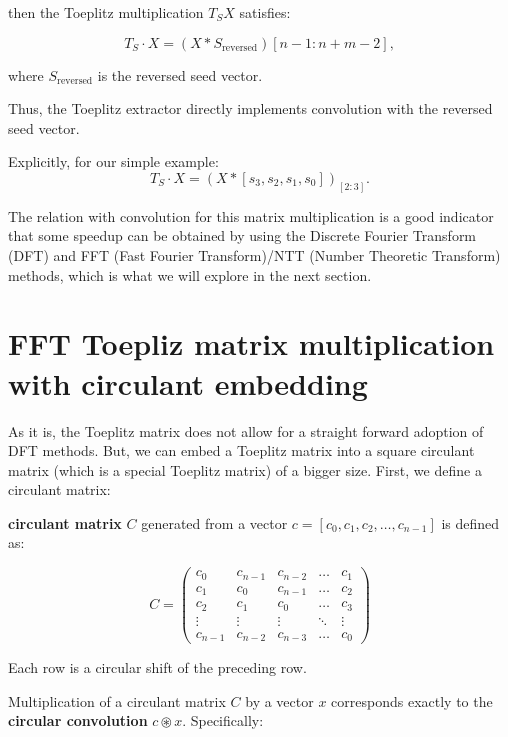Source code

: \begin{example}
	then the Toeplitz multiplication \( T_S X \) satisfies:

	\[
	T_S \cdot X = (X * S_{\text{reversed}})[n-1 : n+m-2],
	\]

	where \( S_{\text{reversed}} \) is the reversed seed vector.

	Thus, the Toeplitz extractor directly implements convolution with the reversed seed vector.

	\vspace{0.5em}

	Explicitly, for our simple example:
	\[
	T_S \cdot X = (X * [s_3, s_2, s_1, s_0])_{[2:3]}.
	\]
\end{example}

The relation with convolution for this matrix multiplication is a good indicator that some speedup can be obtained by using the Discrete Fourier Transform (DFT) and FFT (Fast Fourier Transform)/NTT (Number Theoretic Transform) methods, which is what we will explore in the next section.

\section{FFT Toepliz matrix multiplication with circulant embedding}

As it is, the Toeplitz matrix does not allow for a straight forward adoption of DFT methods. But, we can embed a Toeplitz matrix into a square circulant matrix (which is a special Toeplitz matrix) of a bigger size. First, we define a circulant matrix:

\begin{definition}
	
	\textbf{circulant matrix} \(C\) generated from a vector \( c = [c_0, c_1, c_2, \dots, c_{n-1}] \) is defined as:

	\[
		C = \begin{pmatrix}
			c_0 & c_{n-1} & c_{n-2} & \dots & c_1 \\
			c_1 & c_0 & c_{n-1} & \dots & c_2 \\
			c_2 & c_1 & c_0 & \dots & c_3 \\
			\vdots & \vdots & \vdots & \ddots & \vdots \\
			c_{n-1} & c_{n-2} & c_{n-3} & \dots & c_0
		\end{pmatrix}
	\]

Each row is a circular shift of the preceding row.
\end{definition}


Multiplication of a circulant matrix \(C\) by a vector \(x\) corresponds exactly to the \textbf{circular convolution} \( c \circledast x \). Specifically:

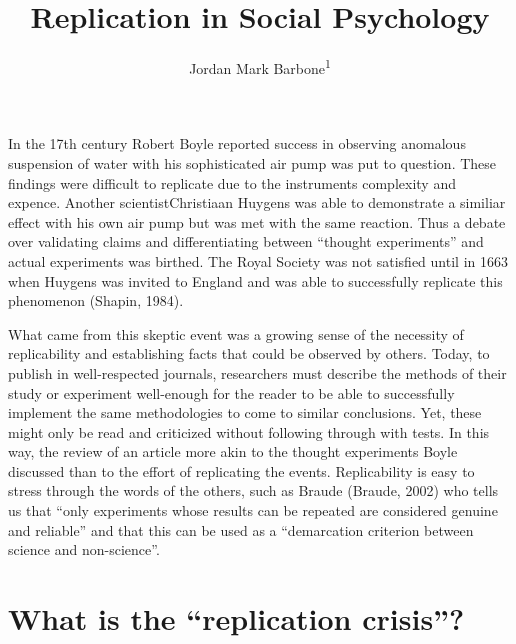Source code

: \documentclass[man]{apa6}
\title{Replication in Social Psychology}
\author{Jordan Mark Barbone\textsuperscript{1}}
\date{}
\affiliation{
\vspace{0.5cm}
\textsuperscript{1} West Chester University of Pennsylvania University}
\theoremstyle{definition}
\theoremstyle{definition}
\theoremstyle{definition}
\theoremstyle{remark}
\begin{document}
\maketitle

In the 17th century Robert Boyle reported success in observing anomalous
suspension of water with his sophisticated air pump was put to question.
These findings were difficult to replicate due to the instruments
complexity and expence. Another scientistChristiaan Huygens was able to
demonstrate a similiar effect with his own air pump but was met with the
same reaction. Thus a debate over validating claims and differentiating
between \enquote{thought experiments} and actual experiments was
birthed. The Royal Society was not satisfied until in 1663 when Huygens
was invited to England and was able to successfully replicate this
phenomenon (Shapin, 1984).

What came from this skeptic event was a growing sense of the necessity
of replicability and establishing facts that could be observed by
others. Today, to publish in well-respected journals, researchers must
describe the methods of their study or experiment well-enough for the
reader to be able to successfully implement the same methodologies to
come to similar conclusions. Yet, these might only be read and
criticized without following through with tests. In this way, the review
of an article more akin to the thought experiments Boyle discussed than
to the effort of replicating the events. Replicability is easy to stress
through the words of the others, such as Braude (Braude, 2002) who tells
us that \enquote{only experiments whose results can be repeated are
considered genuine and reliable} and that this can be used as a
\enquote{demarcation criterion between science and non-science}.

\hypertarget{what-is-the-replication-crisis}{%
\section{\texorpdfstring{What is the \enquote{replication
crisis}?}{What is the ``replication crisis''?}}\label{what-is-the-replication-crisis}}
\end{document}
...
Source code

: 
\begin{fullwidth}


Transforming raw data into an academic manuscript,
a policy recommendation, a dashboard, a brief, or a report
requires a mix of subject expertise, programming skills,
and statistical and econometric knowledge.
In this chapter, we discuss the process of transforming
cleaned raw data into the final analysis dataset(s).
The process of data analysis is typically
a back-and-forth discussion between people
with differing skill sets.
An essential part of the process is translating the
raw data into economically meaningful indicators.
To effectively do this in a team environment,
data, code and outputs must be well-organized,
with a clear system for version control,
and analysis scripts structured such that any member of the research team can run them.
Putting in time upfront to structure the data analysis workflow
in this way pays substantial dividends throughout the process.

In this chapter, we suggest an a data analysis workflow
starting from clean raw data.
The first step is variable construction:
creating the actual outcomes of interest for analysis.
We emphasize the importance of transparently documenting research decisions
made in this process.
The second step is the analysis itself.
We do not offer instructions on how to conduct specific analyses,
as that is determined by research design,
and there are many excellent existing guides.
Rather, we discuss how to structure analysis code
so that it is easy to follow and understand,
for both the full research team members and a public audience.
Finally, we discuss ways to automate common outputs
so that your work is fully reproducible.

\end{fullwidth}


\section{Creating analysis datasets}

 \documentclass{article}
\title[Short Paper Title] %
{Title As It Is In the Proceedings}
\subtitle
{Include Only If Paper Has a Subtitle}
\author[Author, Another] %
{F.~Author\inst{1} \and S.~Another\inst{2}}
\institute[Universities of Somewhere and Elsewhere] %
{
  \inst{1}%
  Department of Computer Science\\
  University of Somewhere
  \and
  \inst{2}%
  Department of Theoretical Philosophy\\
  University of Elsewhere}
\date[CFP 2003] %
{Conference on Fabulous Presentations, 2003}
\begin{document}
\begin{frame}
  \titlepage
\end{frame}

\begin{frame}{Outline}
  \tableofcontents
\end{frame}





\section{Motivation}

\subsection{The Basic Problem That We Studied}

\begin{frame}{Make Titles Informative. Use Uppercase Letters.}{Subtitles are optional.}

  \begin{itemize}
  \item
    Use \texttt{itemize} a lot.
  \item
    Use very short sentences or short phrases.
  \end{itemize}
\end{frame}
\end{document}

(EXERCISE)
Among the entries, copy every line containing the word "itemize".

(RESPONSE TO THIS EXERCISE)
  \begin{itemize}
    Use \texttt{itemize} a lot.
  \end{itemize}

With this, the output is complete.